Applying this view solved the enigma. The 3 verses alone seem to present a 2-year discrepancy at first. (The answer is within them).

Gen 5:32 When Noah was five hundred years old, he became the father of Shem, Ham, and Japheth.

Noah became Shem’s father when Noah was 500 years old, but that was at conception. Shem wouldn’t be born for 9 months. Noah was therefore 501 years older than Shem.

Gen 7:11 In the six hundredth year of Noah’s life, in the second month, on the seventeenth day of the month: it was on that day that all the fountains of the great abyss burst forth, and the floodgates of the sky were opened.

When the flood began, the amount of Noah’s “life” that had elapsed was 599 years, 1 month, 16 days. With the first 9 months having been in his mother’s womb, Noah would have been 598 years old when the flood began.

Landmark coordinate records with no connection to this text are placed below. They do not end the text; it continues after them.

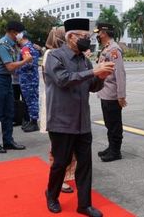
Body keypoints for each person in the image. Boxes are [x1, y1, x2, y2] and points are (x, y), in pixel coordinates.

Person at [44, 18, 114, 216]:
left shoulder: (84, 59)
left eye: (89, 37)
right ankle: (51, 194)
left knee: (85, 165)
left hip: (82, 122)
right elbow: (63, 79)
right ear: (71, 37)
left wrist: (101, 77)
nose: (87, 40)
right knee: (60, 163)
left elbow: (91, 86)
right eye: (84, 36)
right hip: (61, 121)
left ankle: (84, 204)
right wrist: (93, 71)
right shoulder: (54, 57)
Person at [40, 25, 77, 194]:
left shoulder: (62, 54)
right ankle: (58, 180)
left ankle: (66, 175)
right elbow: (63, 79)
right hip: (56, 104)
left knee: (68, 145)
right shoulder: (51, 54)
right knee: (59, 146)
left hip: (66, 104)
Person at [0, 21, 33, 154]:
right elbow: (9, 66)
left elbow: (11, 68)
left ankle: (8, 141)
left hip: (6, 79)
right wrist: (25, 61)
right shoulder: (3, 45)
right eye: (20, 33)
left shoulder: (12, 45)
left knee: (9, 111)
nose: (21, 36)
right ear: (14, 32)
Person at [94, 23, 127, 162]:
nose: (98, 35)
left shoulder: (114, 50)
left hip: (112, 94)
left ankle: (115, 151)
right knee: (109, 123)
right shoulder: (106, 48)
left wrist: (121, 95)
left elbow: (120, 73)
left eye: (99, 32)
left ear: (104, 33)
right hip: (105, 92)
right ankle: (111, 147)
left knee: (114, 124)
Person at [16, 31, 41, 132]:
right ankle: (32, 121)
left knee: (32, 101)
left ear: (22, 37)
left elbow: (30, 64)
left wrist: (17, 68)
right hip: (28, 79)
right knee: (29, 100)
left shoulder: (28, 48)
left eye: (18, 35)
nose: (16, 37)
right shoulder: (27, 47)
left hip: (29, 80)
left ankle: (34, 122)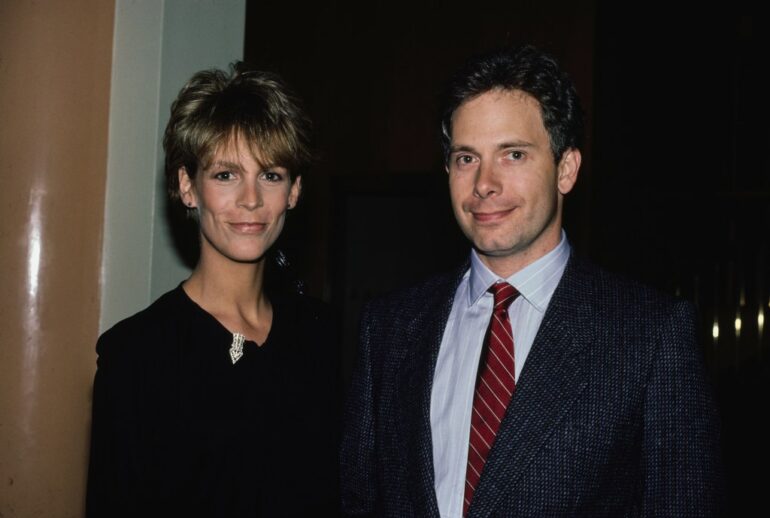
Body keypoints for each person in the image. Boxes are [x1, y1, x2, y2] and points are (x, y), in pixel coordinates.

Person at [340, 45, 723, 517]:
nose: (484, 183)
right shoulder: (389, 329)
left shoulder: (649, 334)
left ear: (566, 169)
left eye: (513, 154)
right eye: (465, 158)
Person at [87, 64, 338, 517]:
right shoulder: (138, 355)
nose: (251, 199)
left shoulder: (326, 338)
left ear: (295, 191)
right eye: (226, 175)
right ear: (187, 186)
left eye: (271, 174)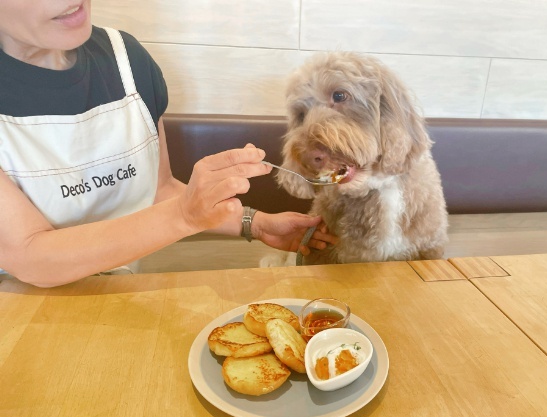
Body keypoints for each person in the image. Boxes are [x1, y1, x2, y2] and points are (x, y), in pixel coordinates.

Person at [0, 1, 336, 288]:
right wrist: (182, 216)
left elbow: (159, 191)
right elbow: (30, 256)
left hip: (122, 294)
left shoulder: (126, 60)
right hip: (25, 317)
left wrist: (256, 223)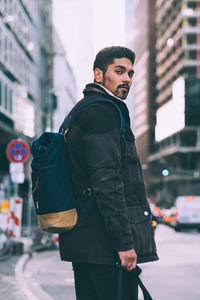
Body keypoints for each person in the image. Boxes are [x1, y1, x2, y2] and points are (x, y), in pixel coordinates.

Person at [59, 46, 158, 300]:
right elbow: (108, 182)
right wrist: (124, 244)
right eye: (119, 71)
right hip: (106, 248)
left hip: (87, 244)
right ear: (99, 74)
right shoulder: (103, 111)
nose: (127, 79)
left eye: (130, 73)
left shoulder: (82, 110)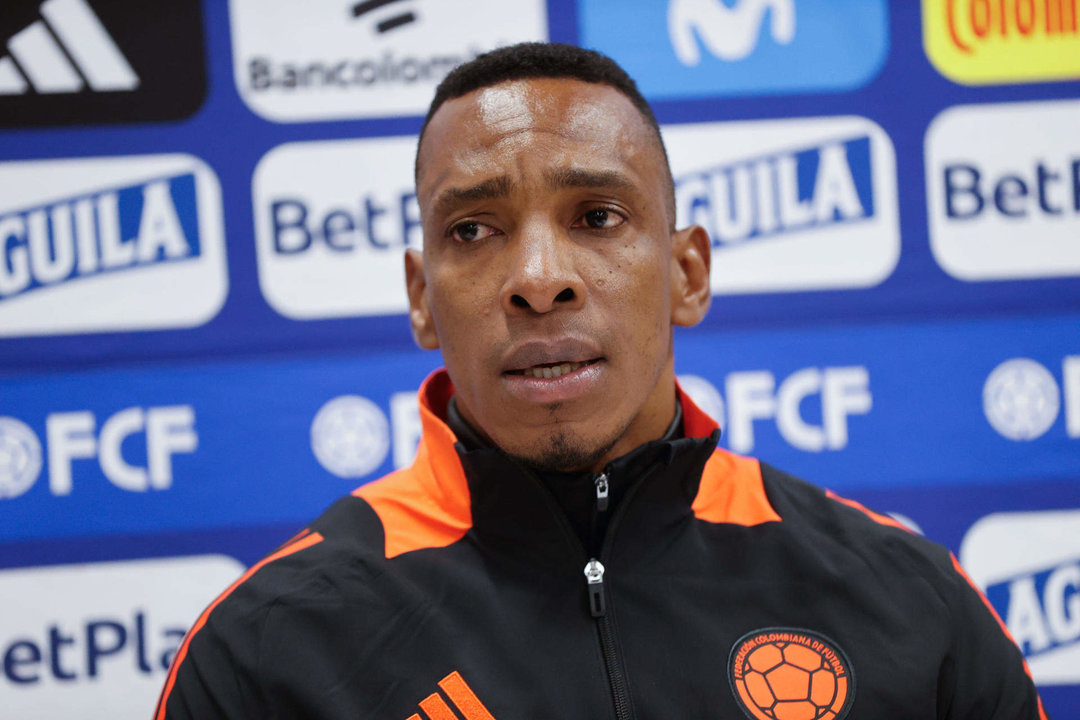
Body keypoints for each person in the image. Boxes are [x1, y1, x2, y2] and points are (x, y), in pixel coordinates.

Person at [155, 43, 1047, 720]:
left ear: (687, 272)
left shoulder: (910, 604)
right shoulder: (268, 647)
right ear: (421, 301)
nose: (539, 277)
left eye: (598, 215)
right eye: (473, 230)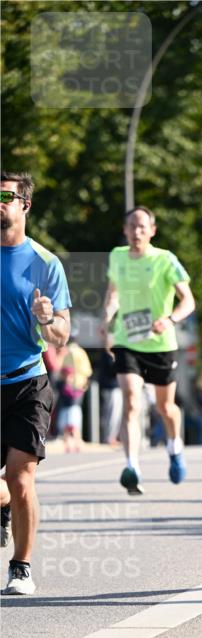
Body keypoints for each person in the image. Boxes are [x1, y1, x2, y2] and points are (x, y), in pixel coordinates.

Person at [0, 170, 71, 594]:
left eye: (5, 195)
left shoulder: (46, 264)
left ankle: (21, 567)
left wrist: (46, 318)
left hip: (27, 380)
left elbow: (61, 334)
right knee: (7, 485)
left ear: (24, 204)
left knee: (21, 477)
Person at [98, 206, 195, 494]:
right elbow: (113, 294)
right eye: (132, 226)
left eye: (142, 227)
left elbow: (188, 301)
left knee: (165, 408)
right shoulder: (116, 256)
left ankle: (175, 447)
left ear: (152, 231)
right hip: (128, 340)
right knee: (131, 401)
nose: (137, 231)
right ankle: (132, 466)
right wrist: (106, 319)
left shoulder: (166, 259)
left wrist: (170, 319)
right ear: (125, 230)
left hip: (160, 344)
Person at [56, 336, 92, 452]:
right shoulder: (81, 352)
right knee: (74, 419)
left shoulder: (66, 352)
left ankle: (70, 443)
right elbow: (87, 371)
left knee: (68, 420)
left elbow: (60, 368)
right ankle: (76, 442)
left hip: (67, 388)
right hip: (78, 387)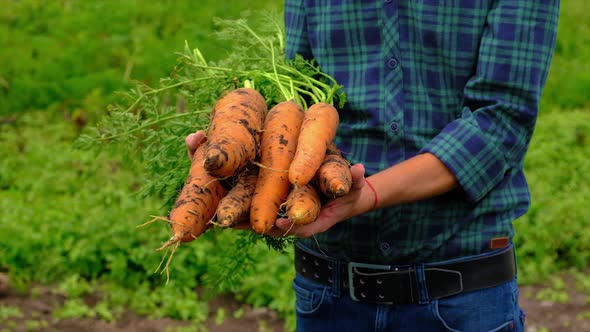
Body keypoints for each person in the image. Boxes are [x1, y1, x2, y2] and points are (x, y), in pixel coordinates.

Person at [187, 1, 560, 330]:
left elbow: (501, 123)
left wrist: (372, 194)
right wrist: (244, 162)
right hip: (328, 294)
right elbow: (301, 95)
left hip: (461, 295)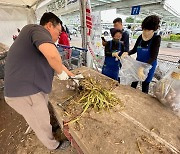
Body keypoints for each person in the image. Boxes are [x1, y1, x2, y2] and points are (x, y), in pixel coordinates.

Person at [4, 12, 79, 150]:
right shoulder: (36, 29)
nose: (58, 36)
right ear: (49, 25)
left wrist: (72, 75)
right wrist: (61, 73)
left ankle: (48, 127)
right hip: (23, 92)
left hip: (33, 87)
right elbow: (53, 57)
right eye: (59, 31)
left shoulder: (38, 41)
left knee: (43, 110)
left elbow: (56, 61)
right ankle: (53, 145)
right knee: (40, 122)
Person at [122, 15, 161, 94]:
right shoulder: (141, 37)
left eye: (148, 30)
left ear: (153, 29)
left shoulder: (156, 38)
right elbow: (134, 50)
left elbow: (154, 56)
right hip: (138, 63)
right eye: (144, 29)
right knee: (134, 82)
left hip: (149, 65)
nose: (145, 32)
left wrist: (143, 68)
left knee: (145, 84)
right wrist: (127, 53)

Shem would have been 97 when the flood began. (Noah’s 598 less their age difference of 501).

There are three ways to show the flood lasted just beyond one year, so that everyone’s age changed. The best example is through Noah’s one year ten days (i.e. the difference between his exact ages at the beginning and the end of the flood).

Adding one year to Shem’s 97 at the start of the flood would have him 98 at the end. Two years later he would have been 100, as Gen 11:10 shows.

Gen 11:10 This is the record of the descendants of Shem. When Shem was one hundred years old, he became the father of Arpachshad, two years after the flood.

The math on this and 2 other enigmas will only work when applying the belief that “life”/childhood, fatherhood, and motherhood start simultaneously at conception, and that “age” and “years old” start at birth.

Noah was 598 years old when the flood began.